[Exercise description] Copy out each line of the listing that has the word "shadow" in it.

[Materials provided]

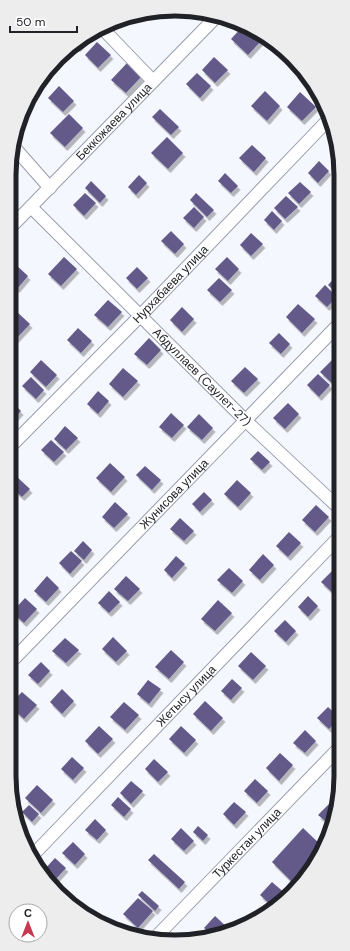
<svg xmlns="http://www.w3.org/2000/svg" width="350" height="951" font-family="'DM Sans',sans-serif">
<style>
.building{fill:#635a89;filter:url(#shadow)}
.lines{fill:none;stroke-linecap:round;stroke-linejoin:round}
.minor-casing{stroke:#989eaf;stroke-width:14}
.minor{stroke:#fff;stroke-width:12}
.labels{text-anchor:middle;stroke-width:4;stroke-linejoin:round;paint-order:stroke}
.street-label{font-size:12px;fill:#202228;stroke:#fff}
.rim{fill:none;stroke:#202228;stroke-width:5}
</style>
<defs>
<filter id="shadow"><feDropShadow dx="2.5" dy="4" stdDeviation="0" flood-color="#0004"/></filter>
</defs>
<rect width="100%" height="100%" fill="#f5f7fe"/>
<g class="building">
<polygon points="243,26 246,27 261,41 248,55 231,39"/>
<polygon points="90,33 92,34 78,48 75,46"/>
<polygon points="97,42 111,55 98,68 85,55"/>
<polygon points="214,57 228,70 215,83 202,70"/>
<polygon points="127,63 141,77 126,93 111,80"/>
<polygon points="197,73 211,86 200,98 186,84"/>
<polygon points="59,86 74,101 63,112 48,98"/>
<polygon points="265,91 280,106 267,121 251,106"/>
<polygon points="300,92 316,107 302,121 287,107"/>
<polygon points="160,109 179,127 171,135 152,117"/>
<polygon points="69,114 83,128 65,147 50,133"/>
<polygon points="167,137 183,153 168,169 151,153"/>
<polygon points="337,143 340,153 340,157 331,149"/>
<polygon points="252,145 266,158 254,172 239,158"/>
<polygon points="319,161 329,171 318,183 308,173"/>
<polygon points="225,173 238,186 231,193 218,181"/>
<polygon points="139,175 147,183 136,195 128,187"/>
<polygon points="91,181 106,196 100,203 85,188"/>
<polygon points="300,182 311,192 299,204 288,193"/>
<polygon points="85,193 96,203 84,216 73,205"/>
<polygon points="196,193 214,210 207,217 190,200"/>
<polygon points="286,196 298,207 285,219 274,208"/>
<polygon points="194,207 204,217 194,228 183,218"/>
<polygon points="272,211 282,221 274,230 264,220"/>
<polygon points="171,231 184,244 175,254 161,241"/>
<polygon points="251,233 263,244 251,256 240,245"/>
<polygon points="64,257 77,269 61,286 48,274"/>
<polygon points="227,257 239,269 228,281 215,269"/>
<polygon points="14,263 28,276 17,289 9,282 9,269"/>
<polygon points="137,267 148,278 137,289 126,278"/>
<polygon points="338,274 340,276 340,293 338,295 328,285"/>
<polygon points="219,278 232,290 220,302 207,290"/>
<polygon points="325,285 337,297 327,307 315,296"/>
<polygon points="108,300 122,312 108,327 94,315"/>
<polygon points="298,304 315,319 302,333 286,317"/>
<polygon points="182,307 194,319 182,332 170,320"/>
<polygon points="16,311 30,324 15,340 9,334 9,319"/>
<polygon points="78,328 92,341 81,353 67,340"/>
<polygon points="279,333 290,344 281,354 269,343"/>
<polygon points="149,338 161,350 147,365 134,354"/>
<polygon points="333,359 340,366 340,378 334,385 320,372"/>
<polygon points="41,360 57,375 46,387 30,372"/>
<polygon points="245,367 258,379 244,393 231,381"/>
<polygon points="123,368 138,381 123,397 109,384"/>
<polygon points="318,374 330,385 319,397 307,385"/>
<polygon points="31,377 44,390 36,399 22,386"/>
<polygon points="98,391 109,401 98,414 87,404"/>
<polygon points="9,399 21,411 9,424"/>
<polygon points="288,403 299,414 285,429 273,418"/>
<polygon points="171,413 184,425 172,438 159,427"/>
<polygon points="199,414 213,428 202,440 187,427"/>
<polygon points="65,426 78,438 66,450 54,439"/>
<polygon points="51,440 64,452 54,462 41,450"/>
<polygon points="258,451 270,462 262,470 250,459"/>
<polygon points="110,463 125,477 111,492 96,478"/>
<polygon points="145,466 161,480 152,490 136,475"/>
<polygon points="16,476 30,489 22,497 9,485 9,483"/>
<polygon points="237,480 251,493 238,507 224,494"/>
<polygon points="9,488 16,494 9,502"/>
<polygon points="204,492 212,500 200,512 192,504"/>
<polygon points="115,502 128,514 114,528 102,517"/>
<polygon points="316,505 329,517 315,532 302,520"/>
<polygon points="180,518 194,531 184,541 170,529"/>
<polygon points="289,532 301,543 288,557 276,546"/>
<polygon points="83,541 92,550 84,560 74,551"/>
<polygon points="71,551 82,561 70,574 59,563"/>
<polygon points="263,554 274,565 260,580 249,570"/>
<polygon points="176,556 185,564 172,578 164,570"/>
<polygon points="229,568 243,581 232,593 217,580"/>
<polygon points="332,571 341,579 341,584 333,593 321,582"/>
<polygon points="47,576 59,588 46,602 34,591"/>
<polygon points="126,576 140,589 128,601 114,589"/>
<polygon points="109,591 120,602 109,613 98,603"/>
<polygon points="308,596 318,606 308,617 298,607"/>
<polygon points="25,598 37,609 24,623 12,612"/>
<polygon points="218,600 232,613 215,631 201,619"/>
<polygon points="285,620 296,631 286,642 274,631"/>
<polygon points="9,629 14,633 9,638"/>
<polygon points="113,637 127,651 116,662 102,649"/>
<polygon points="65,638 79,650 66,663 52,651"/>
<polygon points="171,650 184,662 169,679 155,667"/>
<polygon points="251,652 266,666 253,680 238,666"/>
<polygon points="41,662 50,671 38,684 28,675"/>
<polygon points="232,679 242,688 231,700 221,691"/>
<polygon points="148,680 161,689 149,704 137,694"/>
<polygon points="62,689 74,701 62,714 50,702"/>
<polygon points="22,692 37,705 24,719 9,705"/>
<polygon points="205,701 223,718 211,731 193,714"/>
<polygon points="124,702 139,715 125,730 110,717"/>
<polygon points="328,707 340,718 329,729 317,718"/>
<polygon points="99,726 113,739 98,754 85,741"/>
<polygon points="181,726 196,740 184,753 169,739"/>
<polygon points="305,730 316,741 305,753 293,743"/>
<polygon points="280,753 293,765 279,781 266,768"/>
<polygon points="72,757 84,768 73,780 61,769"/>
<polygon points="154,759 168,772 158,782 145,769"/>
<polygon points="255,779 268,791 257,803 244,791"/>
<polygon points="131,781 143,791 131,804 120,793"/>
<polygon points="37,785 53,800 41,813 25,798"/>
<polygon points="118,797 131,809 124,817 111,805"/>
<polygon points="234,802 246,812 234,825 223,814"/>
<polygon points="331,802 337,807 335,819 331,826 318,815"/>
<polygon points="29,805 39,814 32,822 22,812"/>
<polygon points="95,819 106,830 97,840 85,830"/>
<polygon points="198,826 208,835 203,841 193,832"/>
<polygon points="181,828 194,841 184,851 171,839"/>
<polygon points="303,828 322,846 320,850 291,881 272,862"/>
<polygon points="73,842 85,854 75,865 62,853"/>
<polygon points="154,854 185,882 179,889 148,860"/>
<polygon points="55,858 66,868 54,881 43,871"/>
<polygon points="272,882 287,895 274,908 260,895"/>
<polygon points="142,891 159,906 155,911 138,895"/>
<polygon points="138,898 153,911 138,928 123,914"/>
<polygon points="247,915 252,920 237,927"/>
<polygon points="215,916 228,928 225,931 214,936 204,928"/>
</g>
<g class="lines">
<defs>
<g id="minor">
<polyline points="102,28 153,81"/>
<polyline points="13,146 50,188"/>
<path id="s1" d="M 31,207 L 246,421 L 340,509"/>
<path id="s2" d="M 9,229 L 218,15"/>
<path id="s3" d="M 9,448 L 140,316 L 329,119"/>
<path id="s4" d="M 9,664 L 340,323"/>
<path id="s5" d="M 33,855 L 340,536"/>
<path id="s6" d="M 153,940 L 341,746"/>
</g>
</defs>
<use href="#minor" class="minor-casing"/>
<use href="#minor" class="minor"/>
</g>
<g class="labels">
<g class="street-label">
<text dy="4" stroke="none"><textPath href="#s2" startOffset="150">Беккожаева улица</textPath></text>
<text dy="4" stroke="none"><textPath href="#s3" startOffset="230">Нурхабаева улица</textPath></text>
<text dy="4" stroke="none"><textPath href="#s1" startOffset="241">Абдуллаев (Саулет-27)</textPath></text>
<text dy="4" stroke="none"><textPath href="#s4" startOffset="237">Жунисова улица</textPath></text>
<text dy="4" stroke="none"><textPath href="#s5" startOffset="221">Жетысу улица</textPath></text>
<text dy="4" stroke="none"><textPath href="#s6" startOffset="135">Туркестан улица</textPath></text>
</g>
</g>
<path d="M0 0H350V951H0ZM175 16H175A159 159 0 0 1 334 175V776A159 159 0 0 1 175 935H175A159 159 0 0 1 16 776V175A159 159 0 0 1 175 16Z" fill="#ededee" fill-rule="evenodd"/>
<path class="rim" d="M175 16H175A159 159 0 0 1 334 175V776A159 159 0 0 1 175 935H175A159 159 0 0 1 16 776V175A159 159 0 0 1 175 16Z"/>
<g transform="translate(28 923)"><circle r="19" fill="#ffffff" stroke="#a6a7a9"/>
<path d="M0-3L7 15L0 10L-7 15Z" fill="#c83851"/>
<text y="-6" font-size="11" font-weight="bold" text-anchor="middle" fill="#202228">С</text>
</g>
<path d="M10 26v6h67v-6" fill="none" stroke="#202228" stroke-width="2"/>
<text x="16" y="26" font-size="12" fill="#202228" stroke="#ffffff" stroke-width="3" paint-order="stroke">50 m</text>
</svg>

[Response for this exercise]
.building{fill:#635a89;filter:url(#shadow)}
<filter id="shadow"><feDropShadow dx="2.5" dy="4" stdDeviation="0" flood-color="#0004"/></filter>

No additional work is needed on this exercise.